Architecture
CODA (see figure below) extends UIMA with specific capabilities for populating RDF datasets and evolving ontology vocabularies with information mined from unstructured (or semistructured) content.
A primary contribution over the standard UIMA pipeline is the introduction of a concrete Analysis Engine (CODA Analysis Engine) targeting the evolution of RDF datasets (Target RDF Dataset in figure), intended indistinctly as knowledge bases or ontology vocabularies. The Analysis Engine delegates domain specific tasks to external components which can be automatically discovered on the Web and deployed into a local repository (CODA Local Repository).
The typical input of CODA is thus an UIMA Analysis chain, together with its associated CAS (for storing UIMA annotations) and the UIMA Type System used to model the data in the CAS. The input is then completed by a PEARL document (more later) detailing how the UIMA metadata is converted into RDF triples.

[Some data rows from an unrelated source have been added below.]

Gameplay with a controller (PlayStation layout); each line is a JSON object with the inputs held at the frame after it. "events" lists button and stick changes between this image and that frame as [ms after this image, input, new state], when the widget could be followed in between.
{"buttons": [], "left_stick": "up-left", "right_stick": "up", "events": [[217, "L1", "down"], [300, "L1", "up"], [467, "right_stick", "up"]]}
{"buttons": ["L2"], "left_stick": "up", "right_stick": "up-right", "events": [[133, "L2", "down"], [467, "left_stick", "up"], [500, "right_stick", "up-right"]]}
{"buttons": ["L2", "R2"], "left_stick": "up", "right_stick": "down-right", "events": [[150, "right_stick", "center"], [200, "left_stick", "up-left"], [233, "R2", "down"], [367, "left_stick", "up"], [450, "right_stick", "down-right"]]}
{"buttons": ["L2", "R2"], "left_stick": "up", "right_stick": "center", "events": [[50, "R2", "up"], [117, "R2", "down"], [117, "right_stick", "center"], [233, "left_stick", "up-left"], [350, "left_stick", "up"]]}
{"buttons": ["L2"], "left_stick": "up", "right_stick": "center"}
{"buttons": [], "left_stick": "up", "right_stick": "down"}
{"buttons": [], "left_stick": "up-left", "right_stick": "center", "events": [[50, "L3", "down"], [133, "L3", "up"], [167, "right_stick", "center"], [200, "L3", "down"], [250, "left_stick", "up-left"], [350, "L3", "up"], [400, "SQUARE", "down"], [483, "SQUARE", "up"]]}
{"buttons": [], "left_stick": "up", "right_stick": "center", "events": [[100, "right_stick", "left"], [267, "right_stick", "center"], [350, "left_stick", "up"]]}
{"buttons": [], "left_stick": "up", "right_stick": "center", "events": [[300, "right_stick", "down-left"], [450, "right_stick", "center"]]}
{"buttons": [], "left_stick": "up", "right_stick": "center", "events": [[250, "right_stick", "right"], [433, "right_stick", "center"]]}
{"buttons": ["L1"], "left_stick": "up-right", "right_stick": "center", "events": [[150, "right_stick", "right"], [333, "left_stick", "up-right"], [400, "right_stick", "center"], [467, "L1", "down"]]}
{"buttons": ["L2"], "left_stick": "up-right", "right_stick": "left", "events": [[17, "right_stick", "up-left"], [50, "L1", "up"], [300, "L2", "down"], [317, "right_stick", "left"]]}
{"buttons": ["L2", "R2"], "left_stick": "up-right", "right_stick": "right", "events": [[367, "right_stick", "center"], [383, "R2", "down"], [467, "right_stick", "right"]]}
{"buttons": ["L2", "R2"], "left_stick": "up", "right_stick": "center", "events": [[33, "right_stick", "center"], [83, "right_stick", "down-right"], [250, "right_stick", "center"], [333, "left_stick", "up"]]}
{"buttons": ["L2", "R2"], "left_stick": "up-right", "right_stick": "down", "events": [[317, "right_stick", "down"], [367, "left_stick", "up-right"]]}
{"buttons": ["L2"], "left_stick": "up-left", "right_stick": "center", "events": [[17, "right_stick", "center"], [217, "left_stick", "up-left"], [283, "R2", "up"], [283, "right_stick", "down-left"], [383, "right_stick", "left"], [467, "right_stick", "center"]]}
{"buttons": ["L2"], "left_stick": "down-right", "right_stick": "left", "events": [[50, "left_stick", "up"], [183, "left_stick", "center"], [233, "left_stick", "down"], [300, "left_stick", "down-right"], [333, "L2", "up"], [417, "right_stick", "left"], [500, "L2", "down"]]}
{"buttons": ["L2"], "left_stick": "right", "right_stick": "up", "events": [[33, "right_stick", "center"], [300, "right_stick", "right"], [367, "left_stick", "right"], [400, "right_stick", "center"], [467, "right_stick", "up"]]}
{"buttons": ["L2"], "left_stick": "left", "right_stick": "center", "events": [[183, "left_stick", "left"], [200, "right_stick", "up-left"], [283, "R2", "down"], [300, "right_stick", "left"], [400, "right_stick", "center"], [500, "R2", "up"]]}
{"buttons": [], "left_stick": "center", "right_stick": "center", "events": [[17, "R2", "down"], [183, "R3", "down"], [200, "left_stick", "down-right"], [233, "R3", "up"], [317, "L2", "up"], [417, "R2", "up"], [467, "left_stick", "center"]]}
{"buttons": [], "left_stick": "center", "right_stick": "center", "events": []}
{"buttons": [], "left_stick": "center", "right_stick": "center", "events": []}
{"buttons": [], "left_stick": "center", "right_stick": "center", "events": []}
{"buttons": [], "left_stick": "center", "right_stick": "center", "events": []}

Exploding the UIMA Analysis Engine
The main task of CODA is to project UIMA metadata contained in a CAS into user defined RDF graph patterns based on a vocabulary of choice. The projection of UIMA metadata into RDF triples is a complex process including the following activities:
- Select relevant content from within the UIMA CAS;
- Turn entities in this content into RDF nodes;
- Build an RDF graph from a user defined graph pattern, binding the produced RDF nodes through triples.
In order to support the user in the specification of this process, CODA provides a rule-based pattern matching and transformation language, called PEARL. (ProjEction of Annotations Rule Language)
The PEARL Execution Engine is the component implementing the PEARL operational semantics. This engine orchestrates the triplification process, executing PEARL rules against the CASes produced by the UIMA workflow and generating triples out of it.
PEARL is also an extensible language, in that the functions used to convert the UIMA feature structures into RDF Nodes are implemented through dedicated components, called converters. The CODA framework implementing the above architecture comes bundled with a few standard converters, however, new converters can be easily developed, in the form of OSGi bundles implementing the converter interface. Converters, when phisically available, can be dropped inside the <...> folder of the system. A resolution mechanism (described in the next section) is also available for discovering converters on the web and for downloading and installing them automatically.
Conversion Mechanism
PEARL syntax covers UIMA metadata selection and RDF graph construction patterns. Conversely, the construction of RDF nodes out of UIMA metadata is an overly variegated task, possibly depending on domain/application specific procedures for composing URIs/literals, or possibly on external services for identity resolution (such as OKKAM). In order to preserve its simplicity, the PEARL syntax provides specific extension points for delegating this task to external components, called converters.
Converters are indirectly referred by means of a URI which identifies the desired behavior (a contract) instead of a concrete implementation. In a certain sense a contract identifies a set of functionally equivalent converters, possibly differing for non functional properties, such as resource consumption, performance with respect to the task, or even licensing terms. Borrowed from the distinction between abstract and concrete services in the Service Oriented Architecture (SOA), the distinction between contracts and converters helps the reuse of projection specifications, since an application can bind the contracts to the converters best fitting its own requirements.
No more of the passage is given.